_Vorliegender Text_
Der Bundesrat hat in seiner 820. Sitzung am 10. März 2006 gemäß §§ 3 und 5 EUZBLG die folgende Stellungnahme beschlossen:
- 1. Der Bundesrat begrüßt grundsätzlich die Bemühungen der Kommission, Zollverfahren zu vereinfachen und die Sicherheit an den EU-Außengrenzen weiter zu verbessern.
- 2. Veraltete Verfahren, Arbeitsabläufe und Zollvorschriften, die für eine papiergestützte Abwicklung entwickelt wurden, schwächen den Zoll in seiner Funktion als Hauptakteur beim Grenzschutz und bei der Überwachung des internationalen Warenverkehrs. Der Bundesrat teilt die Einschätzung der Kommission, dass umfassende Neuerungen nicht durch weitere Änderungen des derzeitigen (veralteten) Zollkodexes erreicht werden können, sondern nur durch eine Generalüberholung, d.h. seine Ersetzung durch einen modernisierten Zollkodex der Gemeinschaft.
- 3. Der Bundesrat ist der Auffassung, dass für die vorgesehene Verpflichtung der Mitgliedstaaten, für Zuwiderhandlungen gegen die zollrechtlichen Vorschriften der Gemeinschaft explizit strafrechtliche Sanktionen zu verhängen, keine ausreichende Kompetenzgrundlage besteht.
Insoweit bestehen bereits erhebliche Zweifel daran, ob eine derartige Bestimmung im Rahmen einer Verordnung überhaupt zulässig ist und ob nicht ein Rechtsinstrument der "dritten Säule" vorrangig ist. Zwar hat der EuGH in seiner Entscheidung vom 13. September 2005 zum Rahmenbeschluss 2003/80/JI über den Schutz der Umwelt durch das Strafrecht (Rs. C-176/03) festgestellt dass der Gemeinschaftsgesetzgeber Maßnahmen in Bezug auf das Strafrecht der Mitgliedstaaten auch in der ersten Säule ergreifen könne.

_Das Material_
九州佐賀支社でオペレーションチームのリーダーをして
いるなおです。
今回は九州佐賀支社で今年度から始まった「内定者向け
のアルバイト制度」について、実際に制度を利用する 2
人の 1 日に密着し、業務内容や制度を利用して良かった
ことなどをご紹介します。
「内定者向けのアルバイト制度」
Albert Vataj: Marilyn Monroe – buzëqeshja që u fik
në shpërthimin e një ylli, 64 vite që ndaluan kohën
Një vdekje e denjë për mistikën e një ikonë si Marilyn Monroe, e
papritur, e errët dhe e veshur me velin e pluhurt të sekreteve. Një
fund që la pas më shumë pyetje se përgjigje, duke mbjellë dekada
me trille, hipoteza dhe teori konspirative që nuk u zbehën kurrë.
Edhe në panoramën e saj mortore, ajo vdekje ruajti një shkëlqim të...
* * *
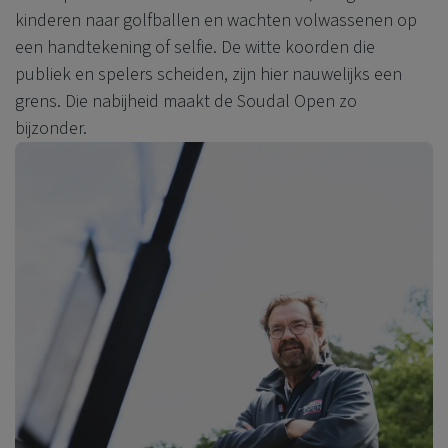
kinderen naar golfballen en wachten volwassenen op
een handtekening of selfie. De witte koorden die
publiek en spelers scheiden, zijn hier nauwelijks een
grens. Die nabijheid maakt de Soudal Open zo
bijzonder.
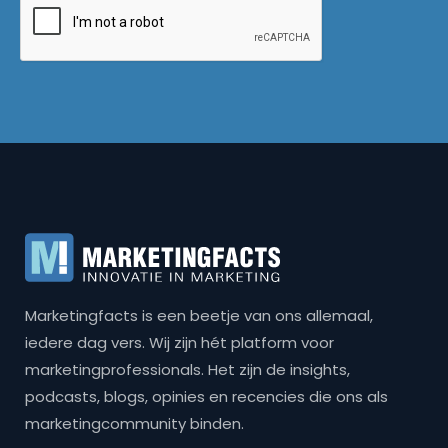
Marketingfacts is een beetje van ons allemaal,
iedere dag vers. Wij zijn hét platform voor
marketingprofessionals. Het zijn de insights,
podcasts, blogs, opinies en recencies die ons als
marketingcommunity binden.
* * *
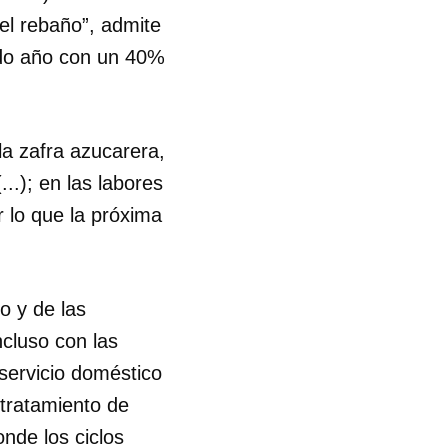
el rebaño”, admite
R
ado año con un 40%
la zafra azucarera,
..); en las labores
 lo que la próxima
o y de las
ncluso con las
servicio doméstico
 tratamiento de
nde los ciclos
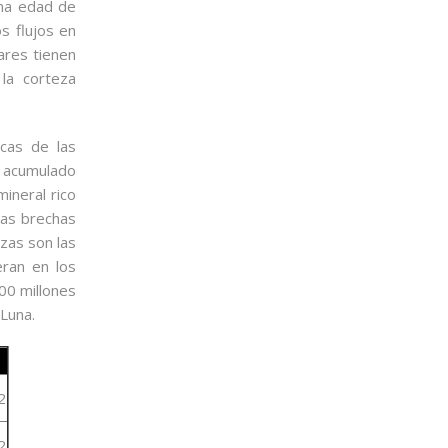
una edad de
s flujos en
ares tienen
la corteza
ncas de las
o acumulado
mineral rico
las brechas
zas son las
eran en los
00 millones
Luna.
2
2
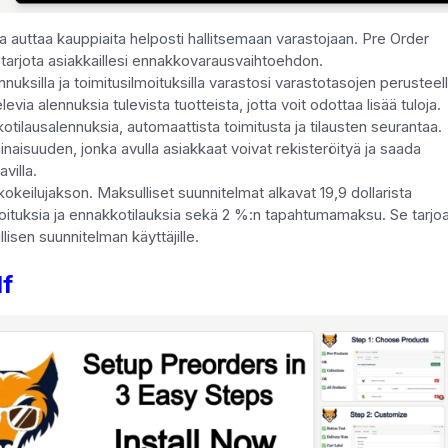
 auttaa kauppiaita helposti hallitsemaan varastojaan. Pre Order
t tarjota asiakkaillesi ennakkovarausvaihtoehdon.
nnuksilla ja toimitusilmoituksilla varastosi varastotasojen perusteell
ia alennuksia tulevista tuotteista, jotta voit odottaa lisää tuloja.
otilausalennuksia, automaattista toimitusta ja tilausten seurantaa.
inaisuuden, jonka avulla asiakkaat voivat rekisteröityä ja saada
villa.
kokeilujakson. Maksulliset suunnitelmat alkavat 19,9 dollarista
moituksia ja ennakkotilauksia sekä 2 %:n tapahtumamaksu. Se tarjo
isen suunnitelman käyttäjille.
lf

_Übungsaufgaben_
1 > Übertragen Sie den folgenden Satz aus der Stellungnahme des Bundesrates ins Englische: „Der Bundesrat begrüßt grundsätzlich die Bemühungen der Kommission, Zollverfahren zu vereinfachen und die Sicherheit an den EU-Außengrenzen weiter zu verbessern.“
2 > In welcher Sitzung und an welchem Tag hat der Bundesrat laut der Stellungnahme des Bundesrates diese beschlossen?
3 > Schreiben Sie die Stellungnahme des Bundesrates zum Zollkodex im Anschluss an ihren letzten Satz weiter.
Das Material wird für die Aufgaben nicht benötigt.

_Lösungen_
1 > In principle, the Bundesrat welcomes the Commission's efforts to simplify customs procedures and to further improve security at the EU's external borders.

2 > In seiner 820. Sitzung am 10. März 2006.

3 >
Voraussetzung ist jedoch, dass die Anwendung wirksamer, verhältnismäßiger und abschreckender Sanktionen eine unerlässliche Maßnahme darstellt, um ein im Rahmen der ersten Säule zulässiges Ziel zu erreichen (EuGH, a.a.O., Rnr. 48). Die Kommission bleibt in dem Vorschlag jede Erläuterung dazu schuldig weshalb bei Zuwiderhandlungen gegen die zollrechtlichen Bestimmungen der Gemeinschaft gerade strafrechtliche Sanktionen erforderlich sein sollen. In vielen dieser Fälle dürften Verwaltungssanktionen vielmehr ausreichend sein.
Selbst wenn dieser Nachweis gelingen sollte, so ist für eine strafrechtliche Sanktionierung jedenfalls keine ausreichende Kompetenzgrundlage der ersten Säule erkennbar. Artikel 26 EGV i. V. m. Artikel 133 EGV dürfte keine hinreichende Grundlage liefern. Zwar gewährt Artikel 26 EGV über seinen Wortlaut ("Gemeinsamer Zolltarif") hinaus gemeinsam mit Artikel 133 EGV, der zur Änderung von Zollsätzen im Rahmen der gemeinsamen Handelspolitik ermächtigt, eine allgemeine Zuständigkeit für sämtliche Maßnahmen im Bereich des Zolltarifrechts (Nomenklatur, Zollsätze und sonstige Tarifmaßnahmen). Strafrechtliche Maßnahmen sind jedoch auch von dieser weiten Auslegung nicht umfasst.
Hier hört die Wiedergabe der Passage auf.